The PDF loader type is a global setting. Per-Knowledge Base customization of the vision model's behavior is available via the Transcription Instructions button within each Knowledge Base.
Query Settings
These settings control how the system retrieves relevant chunks when a user asks a question.
Search Type
- Dense (Semantic) — Uses only the dense embedding model. Best for meaning-based queries.
- Sparse (Keyword) — Uses only the sparse embedding model. Best for exact keyword matching.
- Hybrid (Dense + Sparse) — Combines both approaches. Generally recommended for the best results.
Search Limit
The maximum number of chunks retrieved from the vector database per query.
Reranking
When enabled, a reranking model re-scores the initially retrieved chunks for better relevance.
- Reranker Model — The model used for reranking.
- Rerank Limit — How many of the top results to keep after reranking. Must be less than or equal to the Search Limit.
RAG Prompt Template
The prompt template used to inject retrieved context into the LLM's prompt. Uses {{CONTEXT}} and {{QUERY}} as placeholders. Modify this to change how the LLM uses retrieved knowledge when answering questions.
LLM Loader Prompts
These prompts affect document parsing and cleaning behavior across all Knowledge Bases.

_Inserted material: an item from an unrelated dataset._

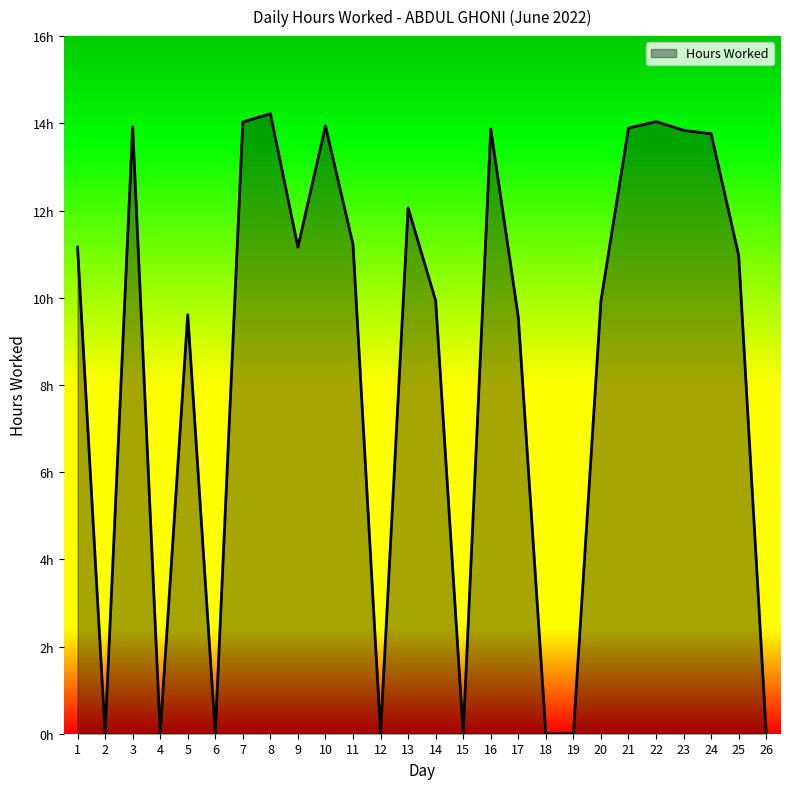

Does the chart display data point markers on the line(s)?

No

Adjust with caution.
Global Transcription System Prompt
The system prompt sent to the vision model when using the LLM Vision PDF loader. This controls how the model transcribes PDF pages globally. Individual Knowledge Bases can append additional instructions via their Transcription Instructions setting.
Global Chunk Cleaning Prompt
The system prompt used when the Clean Chunks action is triggered within a Knowledge Base. This instructs the LLM on how to clean and normalize chunk text (e.g., fix formatting, expand abbreviations, correct typos).